The Iraq War as a possible war
In so far as the discussed conceptualization of the American national interest creates a natural propensity to see all regimes in the Middle East as enemies, it should be acknowledged that Iraq was uniquely vulnerable to become an “episode” of the War on Terror. The obvious explanation is that the intervention itself was — or, at the very least, was expected to be — beneficial to its orchestrators in the form of profits connected to oil and other economic sources (Al-Ali 2014: 10). While appreciating the importance of these motivating factors, it is also important to briefly analyze what made the whole process of creating an enemy uniquely feasible. One of the reasons can be found in the previous war with Iraq in 1991, which left Hussein’s regime in power. Perceived as a failure of the U.S. foreign policy (Ricks 2006: 5), Iraq became a site of particular importance to Americans.

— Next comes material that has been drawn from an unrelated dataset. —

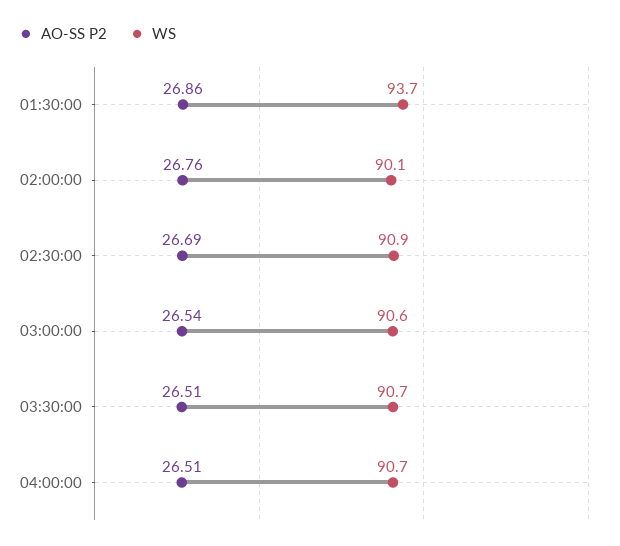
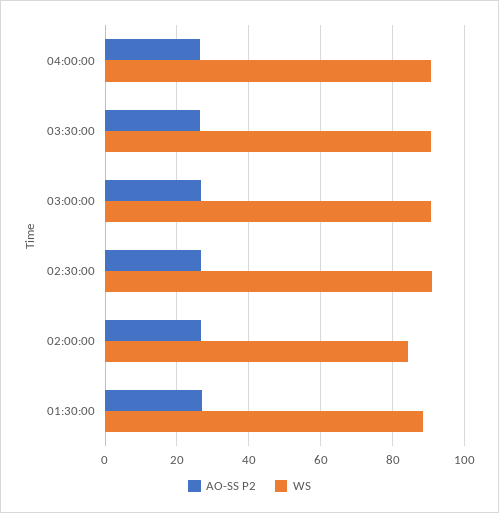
WS, 01:30:00: 93.7 -> 88
WS, 02:00:00: 90.1 -> 84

Arguably, there was no better place to assert a “full spectrum dominance” as a part of the new U.S. grand strategy (Hinnebusch 2007: 9) than in Iraq where it was very blatantly questioned in 1991. Given the narratives associated with the War on Terror are intimately linked with the symbolism of humiliation (Callahan 2006: 399), their deployment becomes easier when there is, indeed, some evidence for humiliation.
Conclusion
The question about the main causes of the Third Gulf War is the one that needs to account for a number of different actors motivated by a variety of factors. As such, constructivist explanations can be successfully applied to Hussein’s regime, the leadership of invading countries and many other relevant parties. While all those actors played a significant role in the lead-up to the Iraq War, it seems impossible to imagine the invasion without the discourse of the War on Terror. It is this discourse and some Iraqi-specific factors that enabled the conceptualization and legitimation of the U.S. national interest in the ways conducive to the outbreak of the war. As such, this should be seen as the main cause of the Third Gulf War.